И странно было слушать командирам,
Как средь тайги
Внезапно возникал
И рос,
И выше поднимался вал —
Сто деревень, собравшихся
Всем миром,
Затягивало «Интернационал».
В снегу,
В ветвях сосновых,
Бородаты,
В овчинах рыжих,
В красных кушаках,
С винтовками и вилами в руках,
Сняв шапки, пели мужики —
Солдаты
Великой, славной
Армии труда,
Среди тайги
Под знаменем свободы!
И славно
Их встречали
В эти годы,
Когда они врывались в города!
И сабли
Вожаков их безызвестных,
Тугая сталь,
Не дрогнувшая в честных,
За честь народа
Поднятых руках,
Среди других особенно сверкая,
Останется,
Горя, не умирая,
Свидетельством
Бесстрашия в веках.
И даже
В славных песнях
Первой Конной,
Которую,
Как бурю, вел Буденный,
Их вольный голос
Слышится суров —
Оно недаром славилось —
Крылато
Лихое войско Красного Мюрата,
На всем скаку
Сметавшее врагов!
Их кони в гневе,
В ярости косили
Кровавый глаз…
Сквозь облачную рядь
Крестьянская, бедняцкая Россия
Голосовала шашкой за Октябрь.
На тыщи верст,
За гребнями Урала
Страна слова присяги повторяла,
Слова огня — которые пою…
За революцию
На чистом поле брани
Дрались они, товарищи крестьяне,
И падали
Убитыми в бою!
И где-нибудь
Под Ачинском,
Бывало,
В глухом селе,
У снежного привала
Шла похоронов горькая тропа;
Мороз крепчал.
Мать голосила в сенцах,
И гроб несли
На белых полотенцах.
Без песен,
Без оркестра,
Без попа.
Лишь хруст
Сосновых веток в изголовье,
Да бант багровый,
Шелковый от крови,
Да над тайгою
Поминальный дым,
Друзей бойца
Глухое полукружье,
И боевое, верное оружье
Нес у седла
Печальный конь за ним!
Но клятвы крепче не было,
Чем эта,
Над славным прахом,
Отданным земле, —
Она пылала
Заревом во мгле,
Полотнищем
Невиданного света.
Твой полдень, революцию любя,
Бессмертная,
Великая,
Живая,
Не песню ль
О погибшем за тебя
В колхозах
Запевалы запевают!
Он славно жил
И умер
Так, как надо.
И лучшая,
Высокая награда
Получена еще при жизни им —
Он жил свободно!
И когда знамена
Военные поднимешь…
Поименно
Нас созови — в полки и эскадроны,
Мы
Жизни для тебя
Не пощадим!
1936
«Снегири взлетают красногруды…»
Снегири взлетают красногруды…
Скоро ль, скоро ль на беду мою
Я увижу волчьи изумруды
В нелюдимом, северном краю.
Будем мы печальны, одиноки
И пахучи, словно дикий мед.
Незаметно все приблизит сроки,
Седина нам кудри обовьет.
Я скажу тогда тебе, подруга:
«Дни летят, как по ветру листьё,
Хорошо, что мы нашли друг друга
В прежней жизни потерявши всё…»
Февраль 1937
Эпиграммы, шуточные стихотворения и стихотворения на случай
«Ныне, о муза, воспой Джугашвили, сукина сына…»

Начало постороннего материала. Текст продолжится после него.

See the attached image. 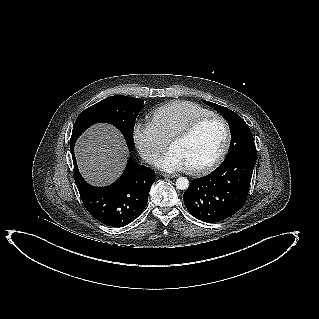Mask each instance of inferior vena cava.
<instances>
[{
  "label": "inferior vena cava",
  "mask_w": 319,
  "mask_h": 319,
  "mask_svg": "<svg viewBox=\"0 0 319 319\" xmlns=\"http://www.w3.org/2000/svg\"><path fill=\"white\" fill-rule=\"evenodd\" d=\"M145 160H146V162H148L150 164L155 161V159L152 155H146Z\"/></svg>",
  "instance_id": "602c4592"
}]
</instances>
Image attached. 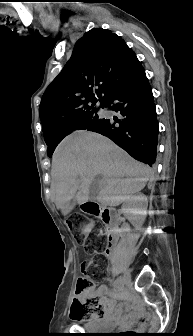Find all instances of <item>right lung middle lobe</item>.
Here are the masks:
<instances>
[{
	"label": "right lung middle lobe",
	"mask_w": 193,
	"mask_h": 336,
	"mask_svg": "<svg viewBox=\"0 0 193 336\" xmlns=\"http://www.w3.org/2000/svg\"><path fill=\"white\" fill-rule=\"evenodd\" d=\"M95 113L97 110L94 111ZM106 123V119H99L98 115L95 114L93 116V113H89L85 115L84 117L80 118L76 121V123L64 134L54 136L48 140H46V144L48 145L47 153L48 156L51 157L53 151L55 150L58 143L61 142V140L71 132L75 130H88V131H97L98 129L102 128Z\"/></svg>",
	"instance_id": "right-lung-middle-lobe-1"
}]
</instances>
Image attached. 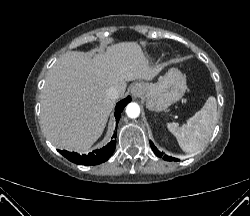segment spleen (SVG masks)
<instances>
[{
  "instance_id": "spleen-1",
  "label": "spleen",
  "mask_w": 250,
  "mask_h": 216,
  "mask_svg": "<svg viewBox=\"0 0 250 216\" xmlns=\"http://www.w3.org/2000/svg\"><path fill=\"white\" fill-rule=\"evenodd\" d=\"M217 122V102L208 98L204 106L186 123H167L168 130L176 137L179 146L186 153H195L209 142Z\"/></svg>"
}]
</instances>
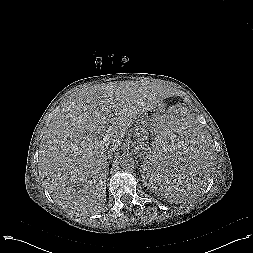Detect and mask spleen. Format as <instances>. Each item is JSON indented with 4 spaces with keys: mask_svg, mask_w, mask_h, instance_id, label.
I'll use <instances>...</instances> for the list:
<instances>
[{
    "mask_svg": "<svg viewBox=\"0 0 253 253\" xmlns=\"http://www.w3.org/2000/svg\"><path fill=\"white\" fill-rule=\"evenodd\" d=\"M214 144L188 112L167 113L148 146L142 173L146 182L171 202L194 198L211 178Z\"/></svg>",
    "mask_w": 253,
    "mask_h": 253,
    "instance_id": "obj_1",
    "label": "spleen"
}]
</instances>
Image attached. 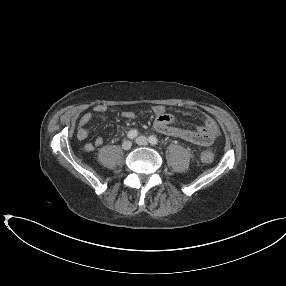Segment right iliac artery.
I'll list each match as a JSON object with an SVG mask.
<instances>
[{
	"label": "right iliac artery",
	"mask_w": 286,
	"mask_h": 286,
	"mask_svg": "<svg viewBox=\"0 0 286 286\" xmlns=\"http://www.w3.org/2000/svg\"><path fill=\"white\" fill-rule=\"evenodd\" d=\"M138 135V132L137 130L133 129V130H130L128 133H127V137L129 139H134L135 137H137Z\"/></svg>",
	"instance_id": "obj_1"
}]
</instances>
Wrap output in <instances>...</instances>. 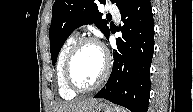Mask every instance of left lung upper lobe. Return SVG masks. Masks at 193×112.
Listing matches in <instances>:
<instances>
[{"label":"left lung upper lobe","mask_w":193,"mask_h":112,"mask_svg":"<svg viewBox=\"0 0 193 112\" xmlns=\"http://www.w3.org/2000/svg\"><path fill=\"white\" fill-rule=\"evenodd\" d=\"M106 0H56L52 7V21L49 29L50 52L54 65L64 42L79 26L94 23L101 32L108 37L110 28L102 14L98 11V4H105ZM119 10L123 9L130 0H111Z\"/></svg>","instance_id":"5c2ea615"}]
</instances>
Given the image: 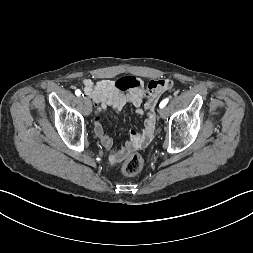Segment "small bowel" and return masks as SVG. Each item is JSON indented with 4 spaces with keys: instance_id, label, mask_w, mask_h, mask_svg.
Wrapping results in <instances>:
<instances>
[{
    "instance_id": "1",
    "label": "small bowel",
    "mask_w": 253,
    "mask_h": 253,
    "mask_svg": "<svg viewBox=\"0 0 253 253\" xmlns=\"http://www.w3.org/2000/svg\"><path fill=\"white\" fill-rule=\"evenodd\" d=\"M85 93L90 96L97 109L94 117V130L102 145L110 151L109 161L117 164L126 158L133 150L143 148L153 138L156 116L154 107L161 95L172 86L169 79H155L148 83L135 77H123L117 82L103 79L97 83L84 79ZM127 104L135 107L137 114L146 116L142 131H131L126 143L114 149L113 139L107 134L102 117L99 113L112 108L120 112Z\"/></svg>"
}]
</instances>
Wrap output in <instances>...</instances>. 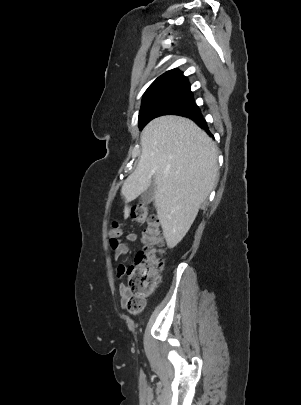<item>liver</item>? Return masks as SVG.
<instances>
[{
    "label": "liver",
    "mask_w": 301,
    "mask_h": 405,
    "mask_svg": "<svg viewBox=\"0 0 301 405\" xmlns=\"http://www.w3.org/2000/svg\"><path fill=\"white\" fill-rule=\"evenodd\" d=\"M141 156L121 193L129 203L156 184L155 207L169 248L175 247L193 224L201 204L215 186L217 146L192 120L161 116L141 133ZM129 208H124L127 218Z\"/></svg>",
    "instance_id": "6515ba94"
}]
</instances>
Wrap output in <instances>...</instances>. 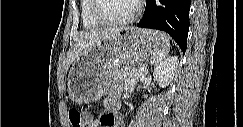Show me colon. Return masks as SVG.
<instances>
[{
	"instance_id": "5ec220e1",
	"label": "colon",
	"mask_w": 243,
	"mask_h": 127,
	"mask_svg": "<svg viewBox=\"0 0 243 127\" xmlns=\"http://www.w3.org/2000/svg\"><path fill=\"white\" fill-rule=\"evenodd\" d=\"M69 121L72 127H84L86 123V117L82 111L77 107H72L68 111Z\"/></svg>"
}]
</instances>
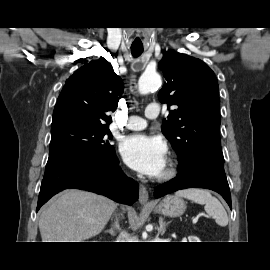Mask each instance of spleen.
<instances>
[{
	"mask_svg": "<svg viewBox=\"0 0 270 270\" xmlns=\"http://www.w3.org/2000/svg\"><path fill=\"white\" fill-rule=\"evenodd\" d=\"M175 195L184 197L198 204H204L206 213L213 216L218 225L225 227L228 224V216L224 207L210 192L203 189L191 188L179 190Z\"/></svg>",
	"mask_w": 270,
	"mask_h": 270,
	"instance_id": "1",
	"label": "spleen"
}]
</instances>
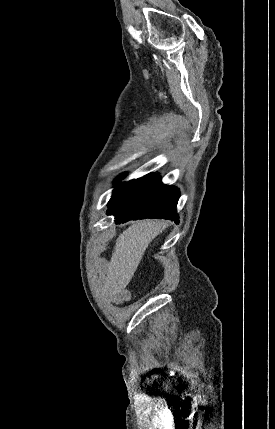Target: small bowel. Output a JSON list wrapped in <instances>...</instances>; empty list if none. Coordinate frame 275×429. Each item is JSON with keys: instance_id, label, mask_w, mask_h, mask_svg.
<instances>
[{"instance_id": "c3829d8e", "label": "small bowel", "mask_w": 275, "mask_h": 429, "mask_svg": "<svg viewBox=\"0 0 275 429\" xmlns=\"http://www.w3.org/2000/svg\"><path fill=\"white\" fill-rule=\"evenodd\" d=\"M130 292L127 289H117L111 293L110 300L115 304H121L130 299Z\"/></svg>"}]
</instances>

Ныне, о муза, воспой Джугашвили, сукина сына.
Упорство осла и хитрость лисы совместил он умело.
Нарезавши тысячи тысяч петель, насилием к власти
пробрался.
Ну, что ж ты наделал, куда ты залез, расскажи мне,
семинарист неразумный!
В уборных вывешивать бы эти скрижали…
Клянемся, о вождь наш, мы путь твой усыплем цветами
И в жопу лавровый венок воткнем.
1931
«Гренландский кит, владыка океана…»
Гренландский кит, владыка океана,
Раз проглотил пархатого жида.
Метаться начал он туда-сюда.
На третий день владыка занемог,
Увы! Жида переварить не мог.
Итак, Россия, о, сравненье будет жутко —
И ты, как кит, умрешь от несварения желудка.
1931
«Его Толстой, как бог меня, простил…»
Его Толстой, как бог меня, простил.
Он задом думал, головой трудился.
Он только что Платона окрестил
И тут же от Платона открестился.
1931
«У Зозули бе в начале слово…»
У Зозули бе в начале слово,
И Зозуля весел бысть и бе.
Тихий час. Тлел «Огонек» в избе,
И роди Зозуля Смелякова.
1931
Мы верили ветрам-скитальцам,
Мы песни холили в груди.
Пересчитай нас всех по пальцам,
Но пальца в рот нам не клади.
1932
«Мы с тобой за все неправды биты…»
Мы с тобой за все неправды биты,
Наши шубы стали знамениты,
По Москве гуляли до зари.
В городе все басни нам пришиты,
Все же мы с тобой, Сергей, пииты.
Мы пииты, что ни говори.
1932
«Три дня гадали на бобах…»
Три дня гадали на бобах,
И все выходит: Авербах.
1932
Сегодня дурной день.
У Оси карман пуст.
Сходить в МТП лень.
Не ходят же Дант, Пруст.
Жена пристает: «Дай!»
Жене не дает: «Прочь!»
Сосед Доберман — лай.
Курил Мандельштам — ночь.
1933
«И предстал пред Мадур-Вазой…»
И предстал пред Мадур-Вазой
Воин с синими глазами.
Волосы его густые
Вороным крылом спадали
На суконные оплечья.
Ты скажи мне, Мадур-Ваза,
Разреши мою загадку:
«Сколько будет, если тыщу
На четырнадцать умножить?»
1933
«Сергей Антонович Клычков…»
Сергей Антонович Клычков
Спер Мадура и был таков.
1933
«Галиной Бык ты названа, корова…»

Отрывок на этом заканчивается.